The mass release of balloons has been a traditional way to celebrate special events for decades, but the practice is becoming increasingly controversial as studies highlight the environmental consequences.
While the balloons do break down over time, they don’t dissolve completely, and the smaller plastic debris ends up in the environment, where animals can mistake it for food.
When ingested, the plastic provides no nutritional value and if the pieces are large enough, they can block or become lodged in the intestinal tracts of animals, slowly starving them to death.
Animals, such as birds and turtles, can also become ensnared in the strings and streamers that accompany balloons, drowning them or weighing them down so much that they’re unable to find food.
The Canadian Wildlife Federation suggests alternatives to releasing balloons, such as planting a tree or memorial garden, to honour a loved one.
On its website, the federation notes that balloons can travel long distances when carried by winds and currents, noting a report about a balloon released at the 1998 Winter Olympics in Nagano, Japan, that ended up in Los Angeles 8,500 kilometres away.
Shiny, metallic-looking mylar balloons, in particular, have been known to cause fires or blackouts when they become entangled in power lines.
Gender reveal, grad balloons common finds
Despite the dangers, people are still releasing plenty of balloons.
Grieves said she and Ley found plenty of pink and blue balloons released at trendy gender reveal parties, as well as graduation balloons coinciding with the end of the school year.
“They say things like ‘follow your dreams’ or ‘the adventure is just beginning,’ but it’s just this huge balloon trashing this beautiful landscape, so it’s a bit shocking to see that.”
One of the most striking finds that illustrates how a seemingly small and fleeting moment of celebration can have a lasting effect on the environment, according to Grieves, was a balloon from last Christmas.
“It was dated December 13, 2020 and it was in quite good shape, so these balloons really do stick around in the environment for months, if not, years.”
During her trash-finding work, Grieves documented everything, including taking took pictures of each one before stuffing it into a trash bag and carefully noted the amount collected and where.
She also did a little math. Once she and Ley cleaned a section of beach, they returned the next day and counted every new balloon they found along that same stretch.
Based on her calculations, she estimates 1.9 balloons wash up on every kilometre of Lake Erie’s 1,400-km shoreline each day.
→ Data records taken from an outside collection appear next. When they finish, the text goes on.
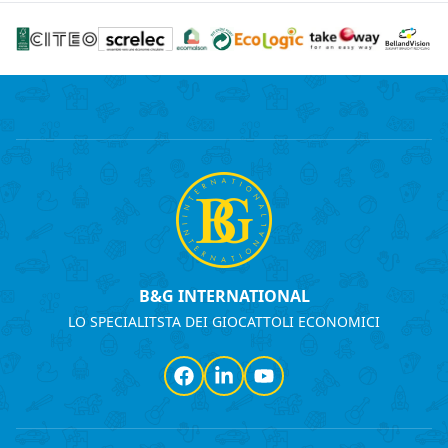
B&G INTERNATIONAL
LO SPECIALITSTA DEI GIOCATTOLI ECONOMICI
Facebook
LinkedIn
YouTube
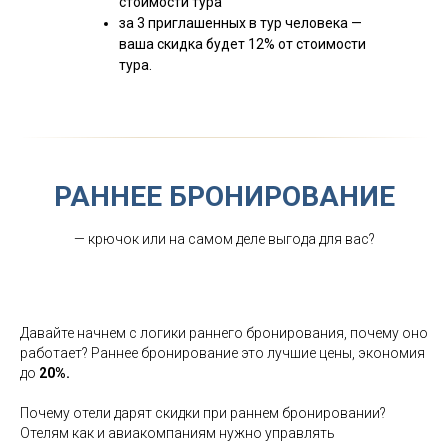
стоимости тура
за 3 приглашенных в тур человека —
ваша скидка будет 12% от стоимости
тура.
РАННЕЕ БРОНИРОВАНИЕ
— крючок или на самом деле выгода для вас?
Давайте начнем с логики раннего бронирования, почему оно
работает? Раннее бронирование это лучшие цены, экономия
до
20%.
Почему отели дарят скидки при раннем бронировании?
Отелям как и авиакомпаниям нужно управлять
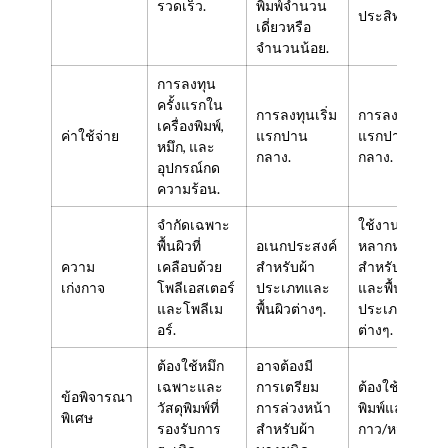
รวดเร็ว.
พิมพ์จำนวน
ประสิทธิภาพ.
เดี่ยวหรือ
จำนวนน้อย.
การลงทุน
ครั้งแรกใน
การลงทุนเริ่ม
การลงทุนเริ่ม
เครื่องพิมพ์,
ค่าใช้จ่าย
แรกปาน
แรกปาน
หมึก, และ
กลาง.
กลาง.
อุปกรณ์กด
ความร้อน.
จำกัดเฉพาะ
ใช้งานได้
พื้นผิวที่
อเนกประสงค์
หลากหลาย
ความ
เคลือบด้วย
สำหรับผ้า
สำหรับผ้า
เก่งกาจ
โพลีเอสเตอร์
ประเภทและ
และพื้นผิว
และโพลีเม
พื้นผิวต่างๆ.
ประเภท
อร์.
ต่างๆ.
ต้องใช้หมึก
อาจต้องมี
เฉพาะและ
การเตรียม
ต้องใช้ฟิล์ม
ข้อพิจารณา
วัสดุพิมพ์ที่
การล่วงหน้า
พิมพ์และผง
พิเศษ
รองรับการ
สำหรับผ้า
กาว/หมึก.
The potential impact is ‘staggering’
“If you assume they wash up on the Lake Erie shoreline at an equal rate, it’s possible that 960,000 balloons wash up on the Lake Erie shoreline every year,” she said.
“Even if my estimate is off by 50 per cent, that’s half a million balloons that are washing up just on one of our Great Lakes. The potential impact of these balloons is staggering.”
She said given the sheer number of balloons Grieves found that seemed to cover the gamut, from Mother’s Day to welcoming the troops home, it shows how popular the practice of releasing balloons into the air is, despite the environmental consequences.
With the exception of a few Ontario communities passing their own bylaws banning the release of large numbers of helium balloons, there is no provincial or federal legislation regulating the practice.
A New Democrat-sponsored petition to the House of Commons is trying to gain enough signatures to ban the release of helium balloons, along with sky lanterns, making it punishable by levying a fine.
Grieves hopes by sharing her work, more people will understand the potential environmental consequences of releasing helium balloons.
“Balloon releases are an ongoing issue and you can’t just clean them up once, and we’ll continue to clean them until we stop releasing them.”